4. If defendants have turned over all documents responsive to a particular request they shall so state (as opposed to indicating that some documents were turned over while being vague as to whether there are any more documents).
5. If defendants fail to turn over any documents which are clearly within the scope of discovery as described above and clarified by federal case law, and are not privileged under federal law, monetary sanctions will issue.
Both parties are reminded or their responsibilities under Rule 11(b) of the Federal Rules of Civil Procedure.Also, with respect to discovery in particular, by submitting any request for discovery or response thereto, the party certifies that the request or response is “not interposed for any improper purpose, such as to harass, cause unnecessary delay, or needlessly increase the cost of litigation,” and is “neither unreasonable nor unduly burdensome or expensive, considering the needs of the case, prior discovery in the case, the amount in controversy, and the importance of the issues at stake in the action.” Fed.R.Civ.P. 26(g). Any violation of these rules will be met with sanctions which, for the plaintiff, might include dismissal of this action.

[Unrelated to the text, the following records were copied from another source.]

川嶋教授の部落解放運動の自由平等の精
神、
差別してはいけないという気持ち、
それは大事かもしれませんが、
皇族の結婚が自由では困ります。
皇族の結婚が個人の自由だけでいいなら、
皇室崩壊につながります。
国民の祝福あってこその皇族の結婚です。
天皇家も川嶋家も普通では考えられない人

(b) Representations to the Court. By presenting to the court a pleading, written motion, or other paper--whether by signing, filing, submitting, or later advocating it--an attorney or unrepresented party certifies that to the best of the person's knowledge, information, and belief, formed after an inquiry reasonable under the circumstances:
(1) it is not being presented for any improper purpose, such as to harass, cause unnecessary delay, or needlessly increase the cost of litigation;
(2) the claims, defenses, and other legal contentions are warranted by existing law or by a nonfrivolous argument for extending, modifying, or reversing existing law or for establishing new law;
(3) the factual contentions have evidentiary support or, if specifically so identified, will likely have evidentiary support after a reasonable opportunity for further investigation or discovery; and
(4) the denials of factual contentions are warranted on the evidence or, if specifically so identified, are reasonably based on belief or a lack of information.
Finally, the court notes that defendants' motion for summary judgment is pending. Considering the foregoing, the motion for summary judgment will be denied without prejudice to renewal at an appropriate time to be determined by the court.
Accordingly, IT IS HEREBY ORDERED that:
1. Plaintiff's motion to compel defendants to provide further responses to plaintiff's first set of requests for production of documents (ECF No. 109) and plaintiff's motion to compel defendants to provide further responses to plaintiff's second set of requests for production of documents (ECF No. 113) are denied without prejudice.
2. The parties are granted 30 days within which to meet and confer as to the issues raised in plaintiff's motions to compel.
3. Plaintiff is granted 60 days within which to file motions to compel concerning defendants' responses to plaintiff's first set of requests for production of documents and/or defendants' responses to plaintiff's second set of requests for production of documents in accordance with the terms identified in this order. In addition to those terms, any motion to compel must include a certification that the meet and confer requirement described above was met. Defendants may file an opposition to any motion to compel within 30 days of service of the motion and the opposition must be in accordance with the terms identified herein. Plaintiff may file a reply brief within 30 days of service of an opposition.
4. In all other respects, discovery is closed.
5. Defendants' motion for summary judgment (ECF No. 138) is denied without prejudice. Defendants will be informed as to the time and procedure for renewal when appropriate.